Prompt ▸ Give a verbatim copy of the lines below, minus the pictures.

Saved data entries
-*-
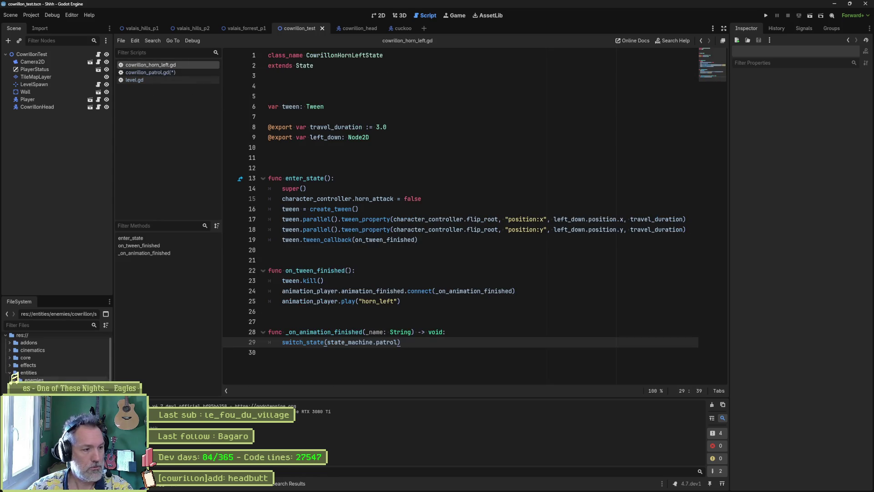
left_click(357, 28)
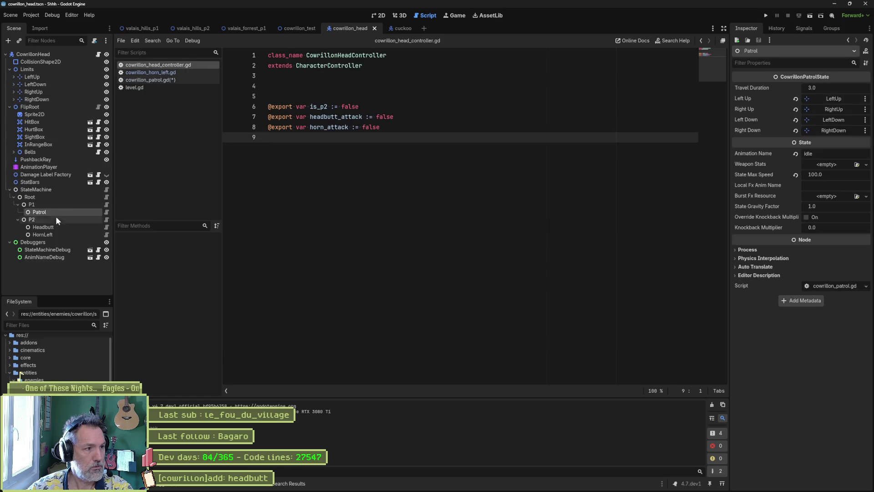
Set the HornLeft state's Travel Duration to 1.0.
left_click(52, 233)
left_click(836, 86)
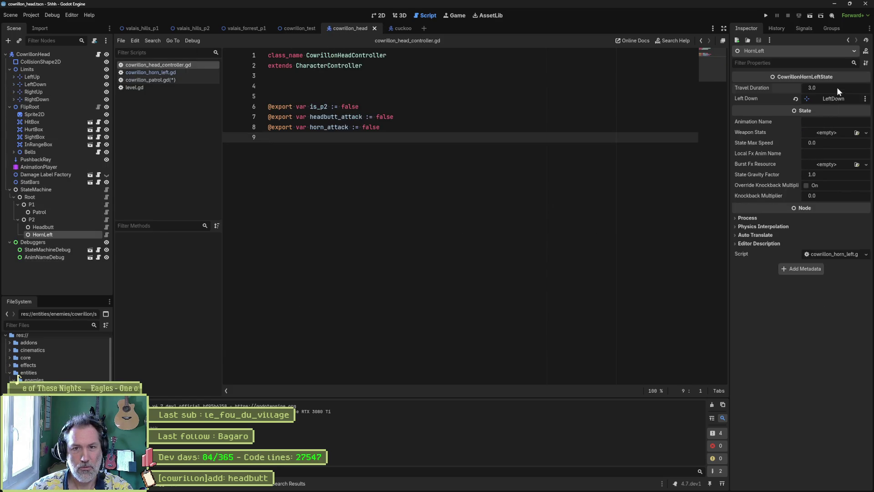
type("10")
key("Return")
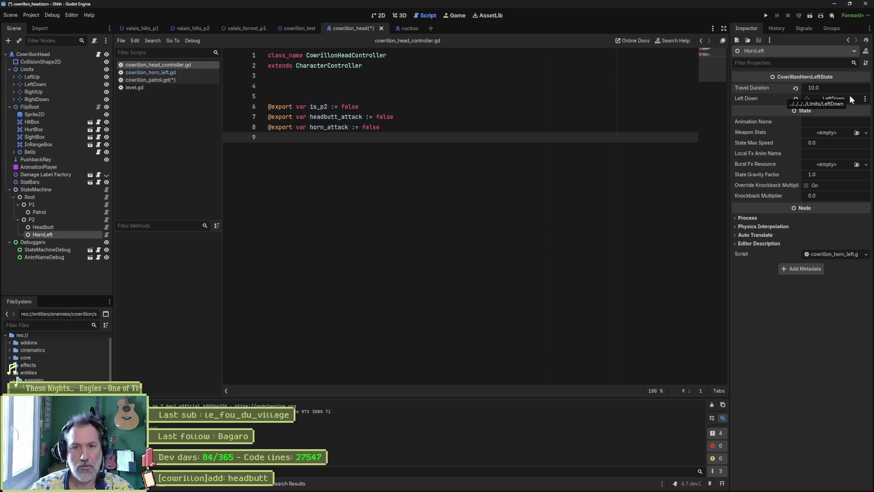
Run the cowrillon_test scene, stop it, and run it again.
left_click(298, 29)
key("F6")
-*-
Task solution ▸
left_click(357, 28)
Set the HornLeft state's Travel Duration to 1.0.
left_click(52, 233)
left_click(836, 86)
type("10")
key("Return")
Run the cowrillon_test scene, stop it, and run it again.
left_click(298, 29)
key("F6")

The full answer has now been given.